(Edit difference data)
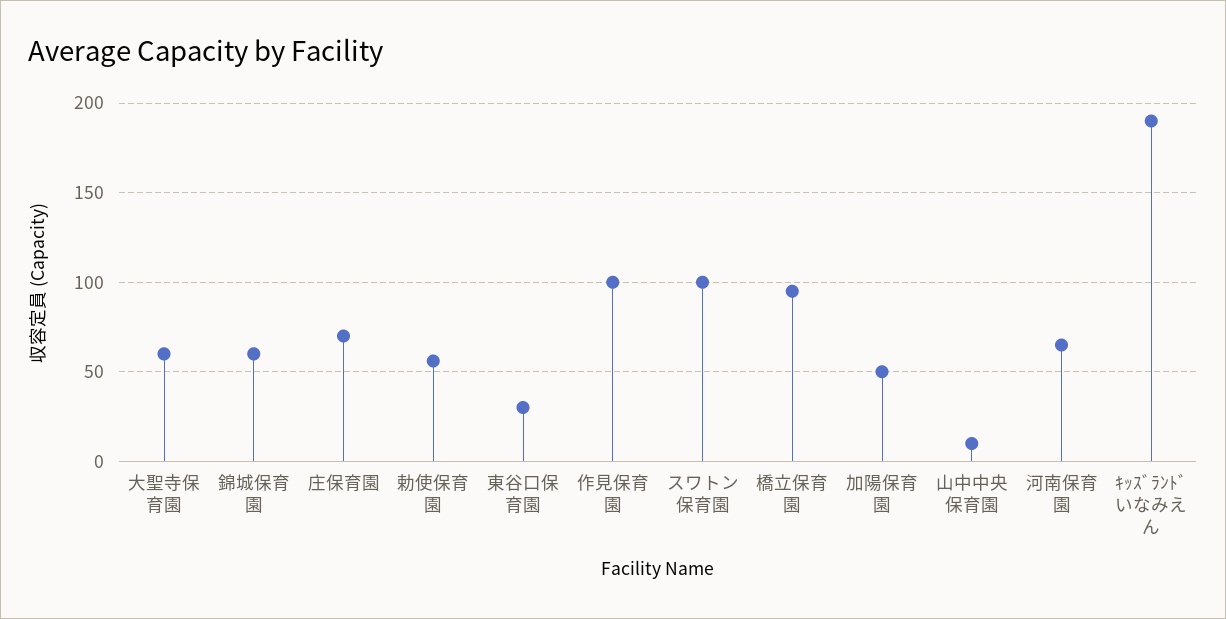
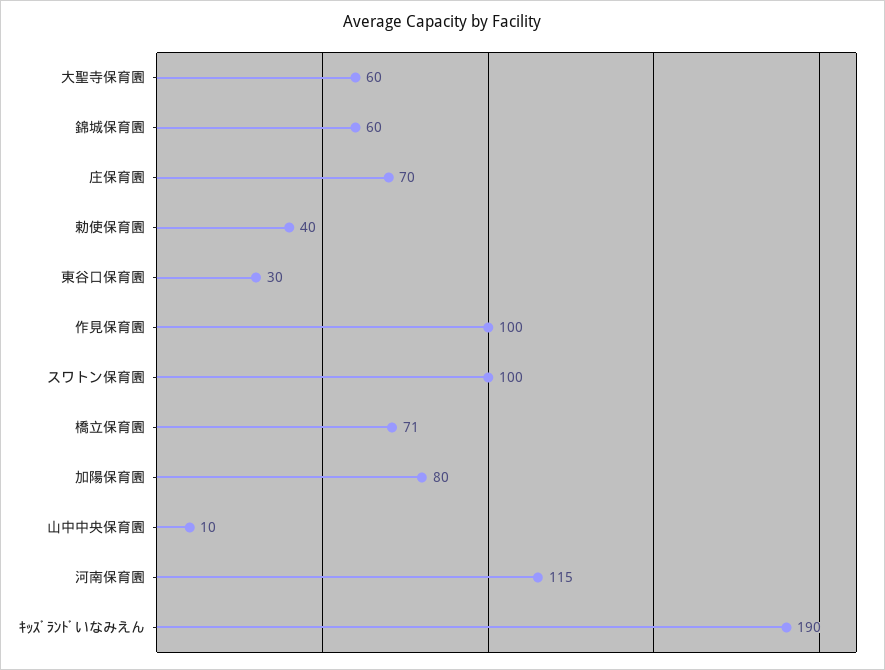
  {
    "大聖寺保育園": 60,
    "錦城保育園": 60,
    "庄保育園": 70,
-   "勅使保育園": 55,
+   "勅使保育園": 40,
    "東谷口保育園": 30,
    "作見保育園": 100,
    "スワトン保育園": 100,
-   "橋立保育園": 95,
+   "橋立保育園": 71,
-   "加陽保育園": 50,
+   "加陽保育園": 80,
    "山中中央保育園": 10,
-   "河南保育園": 65,
+   "河南保育園": 115,
    "ｷｯｽﾞﾗﾝﾄﾞいなみえん": 190
  }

> [What the task requires] A faithful copy of every record is required, with no pictures included.

> [Written solution]
  {
    "大聖寺保育園": 60,
    "錦城保育園": 60,
    "庄保育園": 70,
-   "勅使保育園": 55,
+   "勅使保育園": 40,
    "東谷口保育園": 30,
    "作見保育園": 100,
    "スワトン保育園": 100,
-   "橋立保育園": 95,
+   "橋立保育園": 71,
-   "加陽保育園": 50,
+   "加陽保育園": 80,
    "山中中央保育園": 10,
-   "河南保育園": 65,
+   "河南保育園": 115,
    "ｷｯｽﾞﾗﾝﾄﾞいなみえん": 190
  }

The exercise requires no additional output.